The limitations on background checking are fairly strict, especially for employers using background checks as screening in their recruitment process. For example, if you are using background checks during recruitment, you must screen all candidates and not make decisions about who to screen based on factors such as age, appearance, religion, sexuality, medical records, or ethnicity.
Furthermore, as a potential employer you cannot require candidates to confirm ethnicity, religious beliefs, sexuality, gender identity, or other information that is considered protected under discrimination laws. Candidates can volunteer such information, of course, but this information cannot be allowed to influence the hiring process.
The only exception to this is seeking information on medical conditions after a conditional job offer. Employers can only do so in order to ensure that the candidate is capable of fulfilling the responsibilities of the job, or to identify required modifications to a candidate’s working conditions or equipment. For example, upon giving a conditional offer, an employer may ask if a candidate has any physical disabilities or illnesses that require them to be able to sit while working.
How to Perform a Background Check
If you want to perform a background check on a person that you are considering hiring, the best way to do so is to use a reputable background checking service. Services such as Intelius and BeenVerified offer quick and reliable results and, most importantly, operate within regulatory guidelines and requirements. It can help to check a review of the top background check sites before deciding which to use.
Once you have identified a background checking service that suits your needs, you need to decide what you want from the service. If you are seeking any information you can find on a particular person simply to get an idea of who they are, this is simple; all you have to do is read the report the service provides.
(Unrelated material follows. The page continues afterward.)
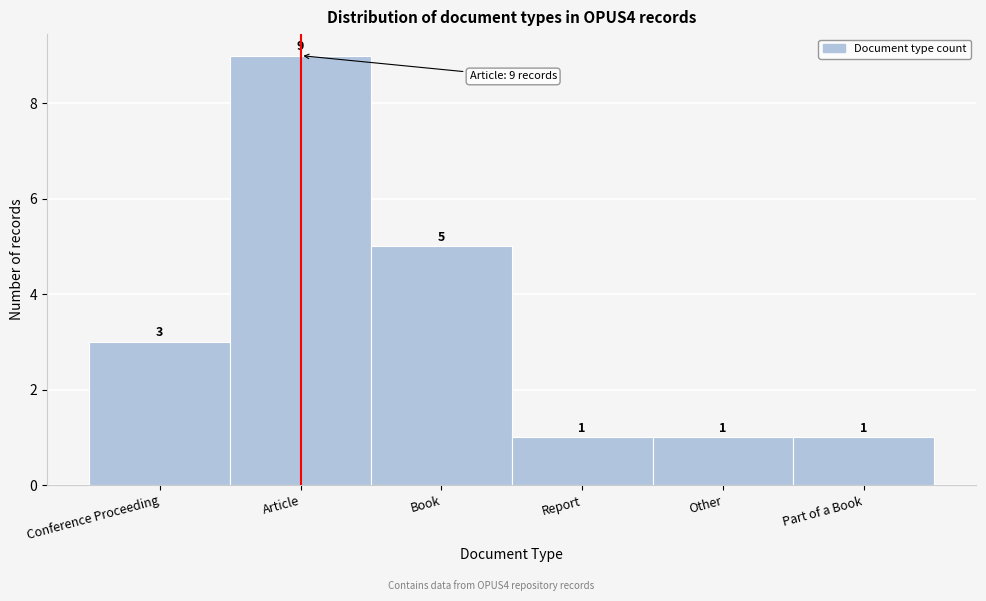

Reading right to left, extract all data points from this chart.

Part of a Book=1	Other=1	Report=1	Book=5	Article=9	Conference Proceeding=3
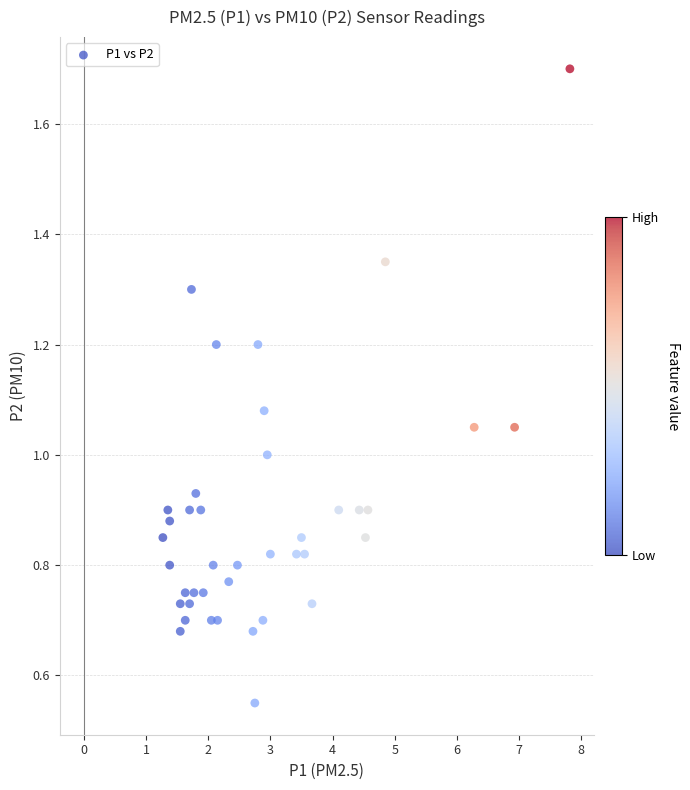

What is the range of X values (max minus min)?

6.6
However, if you are screening as a part of a recruitment process, you will need to identify your main priorities and set up an informative document detailing your employment conditions and your screening process (as well as why you are undertaking it). Informed consent is crucial to pre-employment screening and background checks; all candidates must be aware that their background is being checked and you must check all applicants’ backgrounds to avoid potential discrimination claims and suits.
Once you have your background reports on all eligible candidates, all you have to do is read the information provided and eliminate any candidates that do not conform to the terms of employment set out in your documents.